I want now to pass from economic relations to the political sphere. I can assure you that I will not, in dealing with these, spend so long as I did on the economic question. Otherwise we shall not be able to get away from here at all. However, in regard to the political issues I have to come a little closer to home. I have to deal with Dr. Jagan. Now I have to treat Dr. Jagan’s views with a certain respect. First of all, he is the head of the majority party of this country.
It is very important at this time in particular that the authorities of the country based upon local elections should be treated with a certain respect. The old authority is going. The new authority is not yet firmly established. It is necessary as I say to treat its representatives always with respect. (If you do not like them, then remove them.) The second thing is that Dr. Jagan is no petty racialist, not at all. I am unalterably opposed to the political philosophy which he accepts. I am unalterably opposed to its methods. I have told him so in person. And therefore there is no reason why I should not say so in public. He has not hidden his views, there is no reason for me to hide mine. But in regard to his aims for British Guiana, and for the West Indies as a whole, they are those of an enlightened modern person. He is not counting up how many Indians and how many Africans and how many acres of land, and basing the future of British Guiana on that. Some of his supporters might be doing that, but his general view is not that at all However there are one or two aspects of Dr. Jagan’s attitude which demand serious examination.

--

**Task requirements**
1. From the speech about Dr. Jagan, list everything it says he is not counting up.
2. Please carry the speech about Dr. Jagan forward from its final sentence.
The material plays no part in this work.

**Source data**
--

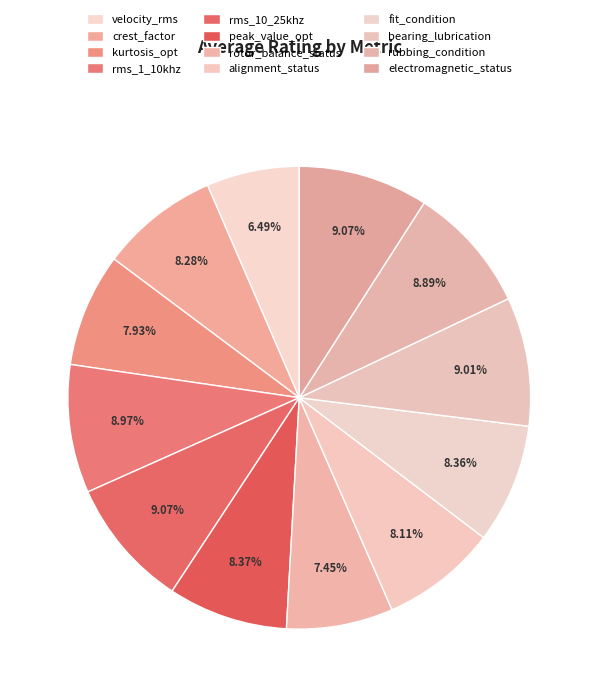

The rubbing_condition slice represents 4% of the pie. True or false?

False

--

**Answers to the tasks**
1. How many Indians, how many Africans, and how many acres of land.

2.
The first of them is this question of the plebiscite. Now I read a day or two ago in the accounts of the debate m the Legislature (You will help me, Mr. Chairman, if I am wrong.) that Mr. Stephen Campbell said he had been here 60 years, he said he was against self-government and he said that if there was a plebiscite, he was sure that the majority of the people in British Guiana would vote against it. Now that would be an excellent type of plebiscite. He begins by saying, “I am against and I ask you to vote and show that you are against too.” Maybe he is totally wrong but that is not what is at issue here. I am thinking of a certain type of political activity, the method of the plebiscite or referendum.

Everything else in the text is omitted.